2022 M07 24
Dans le petit monde de la musique, certaines légendes brûlent encore d’un feu sacré, à l’image de Nile Rodgers. Pour que ce brasier s’enflamme, il a d’abord fallu une étincelle. Celle-ci s’est déclenchée lorsqu’à l’orée de la décennie 1970, le guitariste de New York a rencontré le bassiste Bernard Edwards. Instinctivement, ensemble, la paire avait en tête de réaliser de grandes choses. Et ce sera Chic. Cette renommée en tant que musicien et producteur a donné des idées à d’autres formations, notamment les Rolling Stones, qui ont été chercher le leader de la Chic Organization pour chapeauter un album. Demande rejetée.
La première mouture de Chic s’appelait The Big Apple Band. À cette époque pré-1977, c’est-à-dire avant la sortie de leur disque de présentation « Chic », Rodgers et Edwards essaient d’enchaîner les concerts pour se faire connaître. Malgré un agenda quasi inexistant, les deux compères arrivent à se montrer. Avec leurs quelques dates, ils plantent les graines de ce que va devenir Chic, cette belle plante funk rock dont chaque pétale est un tube. Une entreprise fastidieuse, ralentie par des maisons de disques rétrogrades qui n’avaient guère de certitudes quant au succès commercial d’un groupe composé de personnes noires.

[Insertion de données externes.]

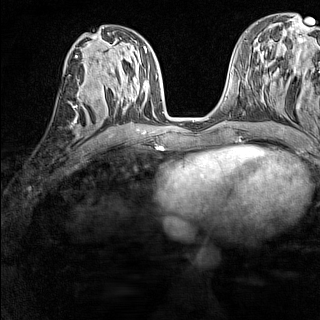
Breast MRI (dynamic contrast-enhanced), one axial slice. Position 63 of 160 along the scan axis. Dynamic contrast-enhanced series, time point 2 of 7 at this slice position (early post-contrast). 1.5 T. TE 1.8 ms, TR 5 ms. 1 mm slice thickness. 320 × 320 image matrix, field of view 233 × 233 mm. Female patient.
Annotated regions visible in this slice (semi-automatic segmentation, software-assisted and operator-edited):
- enhancing-tissue mask used for the functional tumour volume (all voxels passing the contrast-enhancement thresholds inside the analysis volume; usually the tumour): bounding box <73,83,87,121> (left, top, right, bottom; pixels)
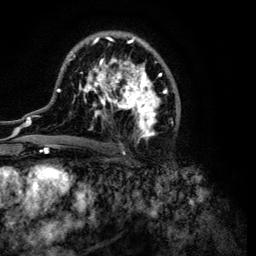
Breast MRI (dynamic contrast-enhanced), one axial slice. Position 67 of 134 along the scan axis. Cropped to one breast. Dynamic contrast-enhanced series, time point 2 of 6 at this slice position (early post-contrast). 3 T. TE 4.2 ms, TR 7.9 ms. 1.2 mm slice thickness. 256 × 256 image matrix, field of view 170 × 170 mm. Female patient.
Structures marked on this image (semi-automatically segmented with operator editing):
- enhancing-tissue mask used for the functional tumour volume (all voxels passing the contrast-enhancement thresholds inside the analysis volume; usually the tumour): bounding box [x1, y1, x2, y2] px = [32, 31, 181, 149]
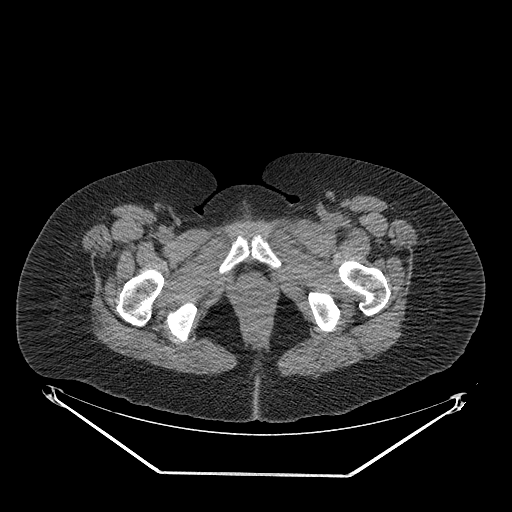
CT of an extremity soft-tissue mass (from a PET/CT study), one axial slice; slice 51 of 267 in the series (ordered by position); reconstruction kernel STANDARD; 140 kVp; soft-tissue window (W 400 / L 40 HU); 3.75 mm slice thickness; 512 × 512 image matrix, field of view 500 × 500 mm. Female patient. From the clinical record (not read from this slice): histological type: myxofibrosarcoma; grade: intermediate; site of the primary tumour: left thigh.
Outlined on this slice (expert contour drawn on MRI and transferred to this co-registered scan by the dataset authors):
- gross tumour volume including surrounding oedema: bounding box (x1, y1, x2, y2) in pixels: (269, 212, 357, 250)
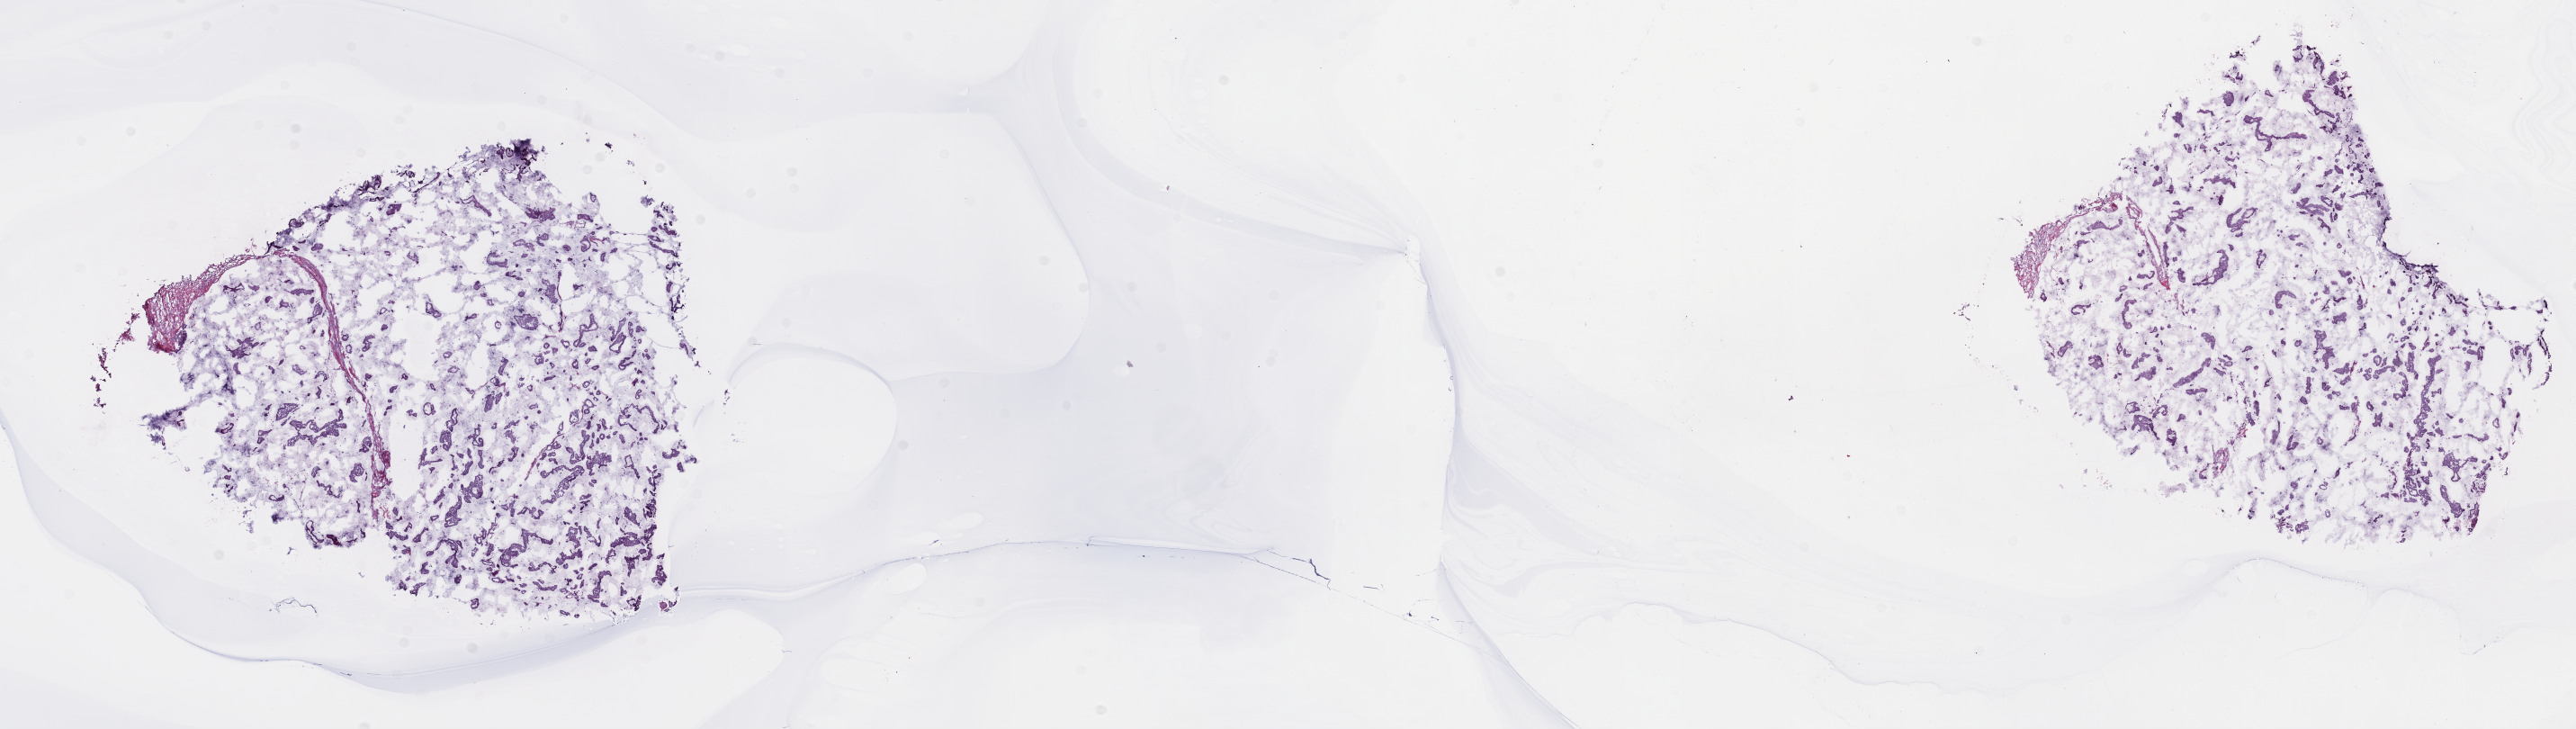
Digitized Hematoxylin and eosin (H&E) stained tissue section (whole slide) — whole scanned area (about 23.2 x 6.6 mm) shown as a low-resolution overview; frozen section from the top of the tissue portion; primary tumour sample from the breast. Female patient; age at initial diagnosis 75 years. Composition of this section per pathologist review: tumour cells 95%, tumour nuclei 96%, normal cells 0%, stromal cells 5%, necrosis 0%. Inflammatory infiltration, as recorded: lymphocyte infiltration 1%, monocyte infiltration 0%, neutrophil infiltration 0%.
• lymph nodes positive (case pathology): 0 of 2 examined
• AJCC pathologic stage: IA
• diagnosis: Mucinous adenocarcinoma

The Big Apple Band in 1976 feat. Nile Rodgers, RIP Bernard Edwards, RIP Tony Thompson (before they created CHIC) and Bobby Cotter 🎶🕺https://t.co/Yl0Dbvbm1x
— FrenCHIC (@frenchic_paris) November 20, 2021
À trop regarder derrière, on oublierait presque que l’avenir est devant. C’est ce que se sont dits les labels — le mastodonte Atlantic Records en tête — lorsque les premiers succès du groupe sont arrivés. En devenant une sensation internationale grâce à des fulgurances comme Le Freak et Everybody Dance, leur couleur de peau n’était plus le critère numéro 1 et le duo Rodgers/Edwards tenait le monde dans sa main. À un tel point que, selon leur bon vouloir, les deux amis pouvaient produire n’importe quel artiste.

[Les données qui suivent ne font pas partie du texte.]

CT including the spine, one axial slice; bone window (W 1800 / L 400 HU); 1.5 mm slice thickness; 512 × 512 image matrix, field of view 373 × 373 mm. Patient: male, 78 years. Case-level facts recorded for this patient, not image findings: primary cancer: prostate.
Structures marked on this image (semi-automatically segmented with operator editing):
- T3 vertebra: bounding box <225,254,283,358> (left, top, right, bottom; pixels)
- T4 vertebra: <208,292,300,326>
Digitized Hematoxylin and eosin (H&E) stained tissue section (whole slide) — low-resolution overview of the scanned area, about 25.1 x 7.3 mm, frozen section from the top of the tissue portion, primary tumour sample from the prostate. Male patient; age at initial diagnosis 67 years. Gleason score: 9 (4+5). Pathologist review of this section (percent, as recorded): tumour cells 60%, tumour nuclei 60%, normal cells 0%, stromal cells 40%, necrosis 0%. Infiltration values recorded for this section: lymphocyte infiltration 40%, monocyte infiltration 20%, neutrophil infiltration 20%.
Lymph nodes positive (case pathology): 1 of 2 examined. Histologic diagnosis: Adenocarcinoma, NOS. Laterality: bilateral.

Alors, quand les Rolling Stones sont venus les chercher, d’après une demande personnelle d’un Mick Jagger très insistant, Rodgers a d’abord hésité. Avant de tout bonnement refuser pour se concentrer sur un autre disque, « We Are Family » (1979) de Sister Sledge. Dans une interview accordée à UNCUT en 2015, le principal concerné avouait :
« Cela aurait été intéressant parce que les Stones étaient les premières superstars qu’on nous a proposées, et à la place, nous avons fait Sister Sledge. Bernard [Edwards] et moi savions que cela aurait été une mauvaise décision de travailler avec les Stones. Comment dites-vous aux Rolling Stones : “Bien, nous allons écrire toutes vos chansons et ensuite vous entrez et vous jouez comme ça ?” »

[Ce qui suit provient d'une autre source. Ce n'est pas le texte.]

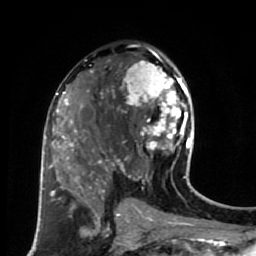
Breast MRI (dynamic contrast-enhanced), one axial slice. Position 38 of 80 along the scan axis. Cropped to one breast. Dynamic contrast-enhanced series, time point 2 of 7 at this slice position (early post-contrast). 1.5 T. TE 2.6 ms, TR 5.6 ms. 256 × 256 image matrix. Female patient.
Annotated regions visible in this slice (semi-automatically segmented with operator editing):
- enhancing-tissue mask used for the functional tumour volume (all voxels passing the contrast-enhancement thresholds inside the analysis volume; usually the tumour): box from (x=114, y=52) to (x=191, y=179) px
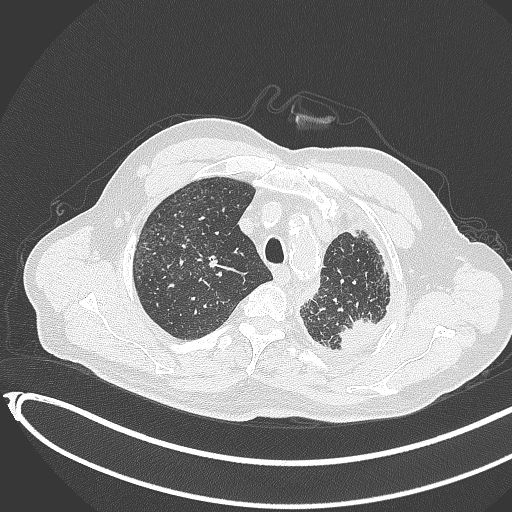
Chest CT, one axial slice. Position 354 of 451 along the scan axis. 120 kVp. Lung window (W 1500 / L -600 HU). 512 × 512 image matrix, field of view 400 × 400 mm. Patient: male, 78 years. From the clinical record (not read from this slice): clinical TNM (as recorded): T1c N0 M1.
Outlined on this slice (bounding box drawn by a radiologist):
- lung tumour (recorded histology: adenocarcinoma): box from (x=332, y=314) to (x=380, y=360) px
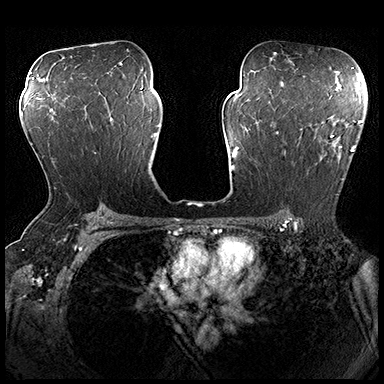
Breast MRI (dynamic contrast-enhanced), one axial slice; slice 117 of 200 in the series (ordered by position); dynamic contrast-enhanced series, time point 2 of 8 at this slice position (early post-contrast); 3 T; TE 2.3 ms, TR 4.4 ms; 1 mm slice thickness; 384 × 384 image matrix, field of view 360 × 360 mm. Female patient.
Structures marked on this image (semi-automatic segmentation, software-assisted and operator-edited):
- enhancing-tissue mask used for the functional tumour volume (all voxels passing the contrast-enhancement thresholds inside the analysis volume; usually the tumour): box from (x=276, y=116) to (x=362, y=195) px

Il est vrai qu’une collaboration de la sorte aurait ravi tous les fanatiques. Mais il faut prendre un peu de hauteur et imaginer le pire. Si cet hypothétique disque avait floppé, toutes les critiques se seraient dirigées vers la paire Rodgers/Edwards. Ce qui aurait pu avoir des conséquences dramatiques sur leur carrière. Vous voyez où on veut en venir.
Le fin mot de cette histoire, c’est que Nile Rodgers n’aura jamais travaillé avec les Rolling Stones. Mais à l’inverse, il s’est associé à Mick Jagger le temps de l’album solo du chanteur britannique, « She's the Boss » (1985). On le retrouve à la production de trois titres, 1/2 a Loaf, Turn the Girl Loose, Secrets. Un aperçu rapide de ce qu’aurait pu être cette réunion au sommet.